Every line of the records below that has the word "down" should be copied.
--------
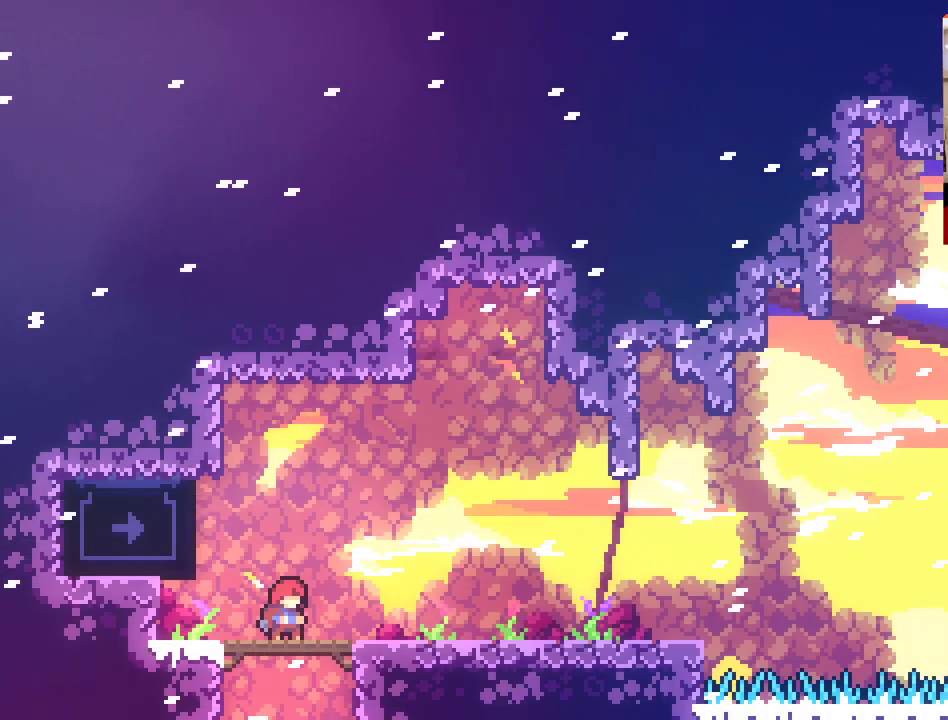
{"buttons": [], "left_stick": "right", "right_stick": "center", "events": [[283, "left_stick", "right"]]}
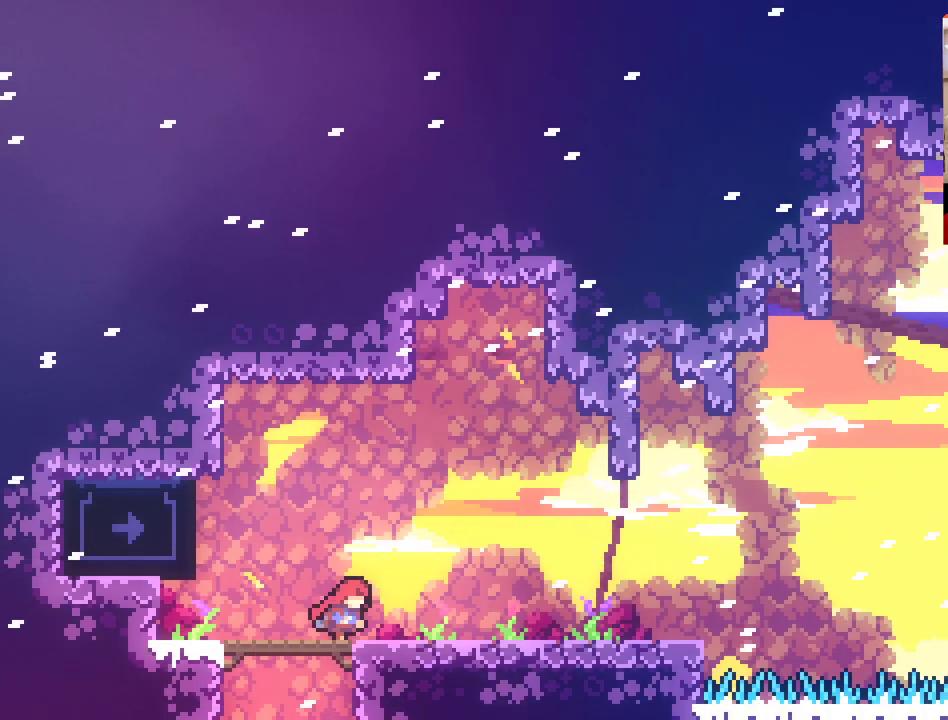
{"buttons": [], "left_stick": "right", "right_stick": "center", "events": []}
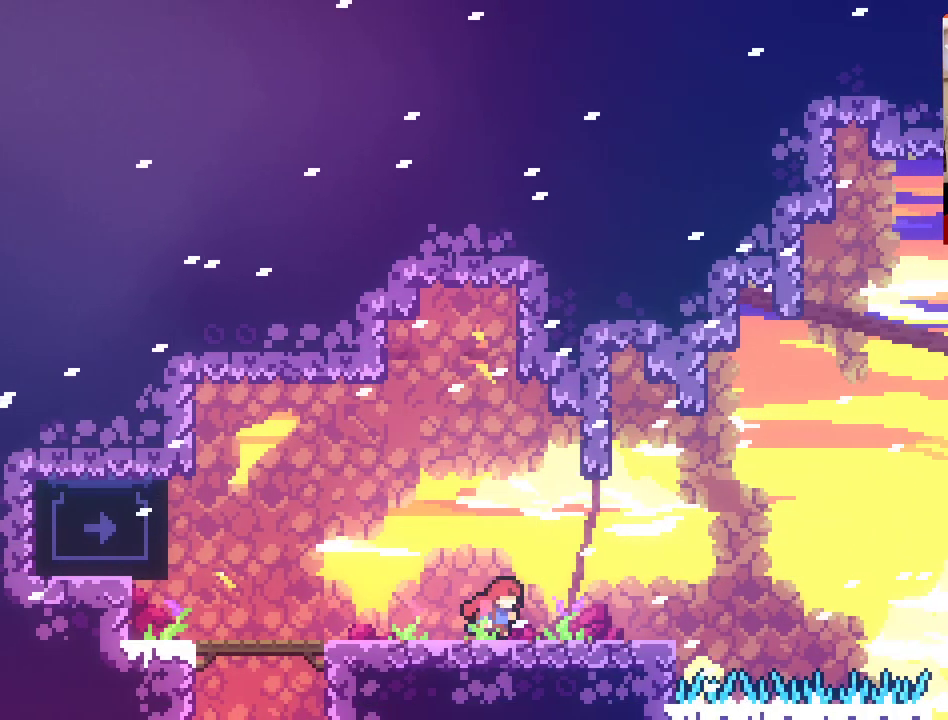
{"buttons": ["A"], "left_stick": "right", "right_stick": "center", "events": [[500, "A", "down"]]}
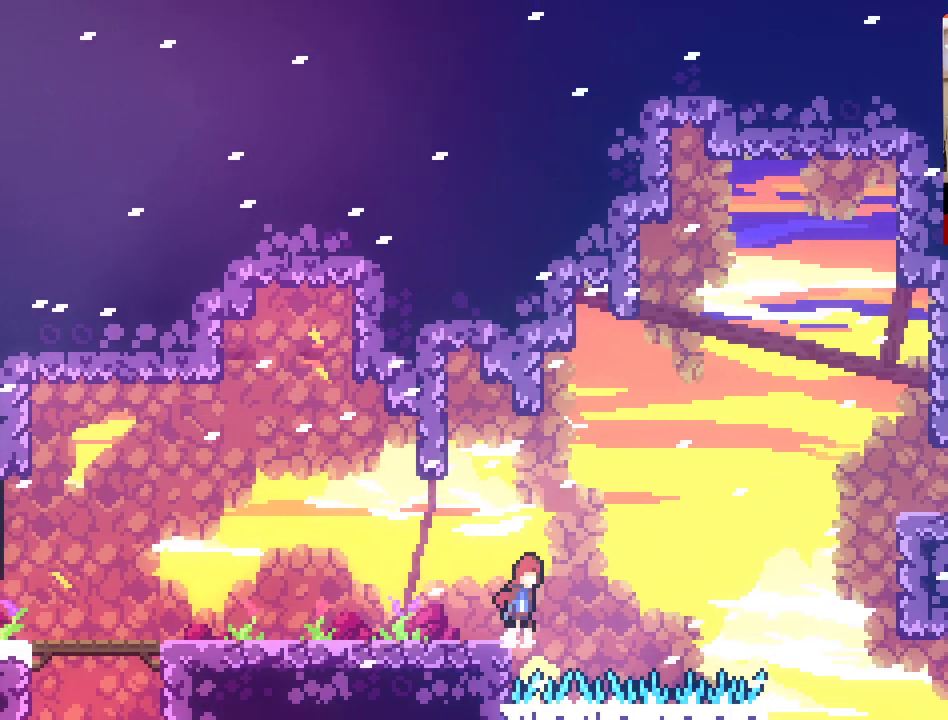
{"buttons": ["A", "X"], "left_stick": "right", "right_stick": "center", "events": [[350, "X", "down"]]}
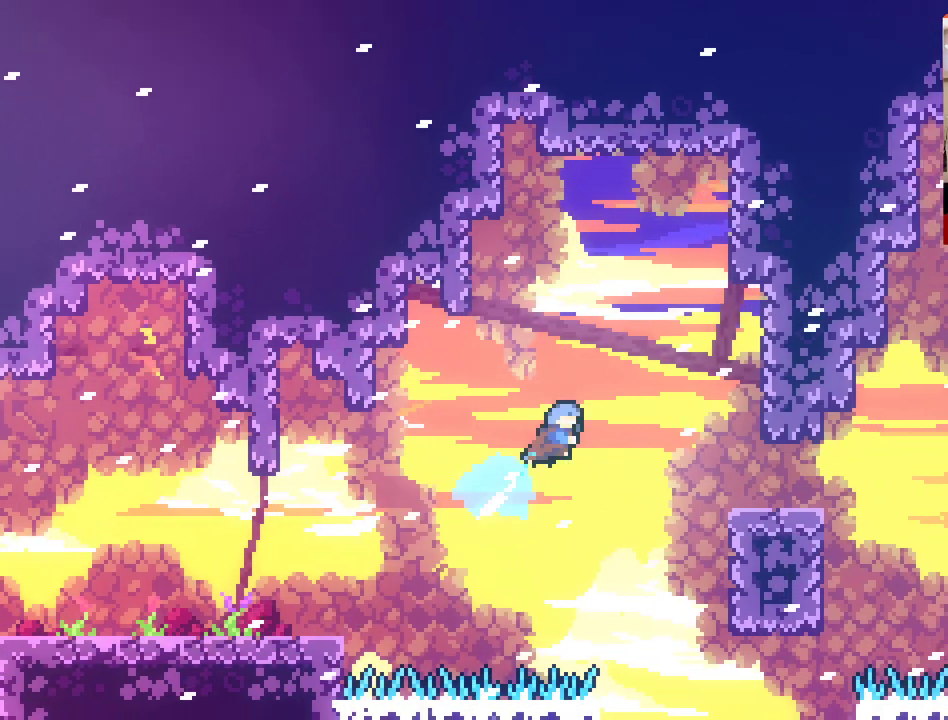
{"buttons": [], "left_stick": "right", "right_stick": "center", "events": [[283, "X", "up"], [300, "A", "up"]]}
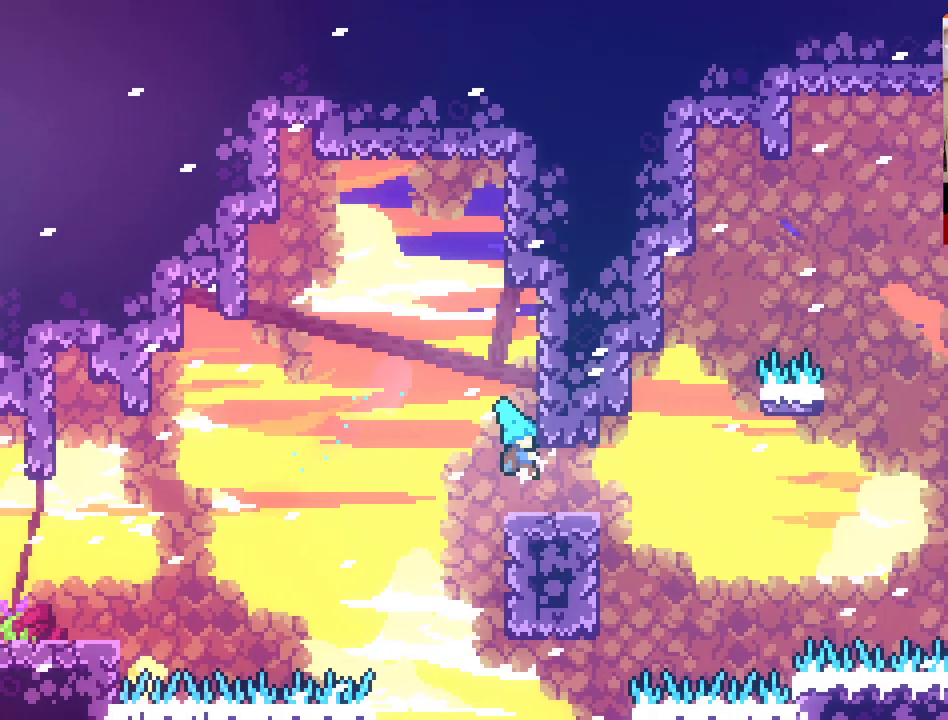
{"buttons": ["A"], "left_stick": "left", "right_stick": "center", "events": [[50, "left_stick", "center"], [133, "left_stick", "left"], [167, "A", "down"]]}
--------
■ **Answer for the task**
{"buttons": ["A"], "left_stick": "right", "right_stick": "center", "events": [[500, "A", "down"]]}
{"buttons": ["A", "X"], "left_stick": "right", "right_stick": "center", "events": [[350, "X", "down"]]}
{"buttons": ["A"], "left_stick": "left", "right_stick": "center", "events": [[50, "left_stick", "center"], [133, "left_stick", "left"], [167, "A", "down"]]}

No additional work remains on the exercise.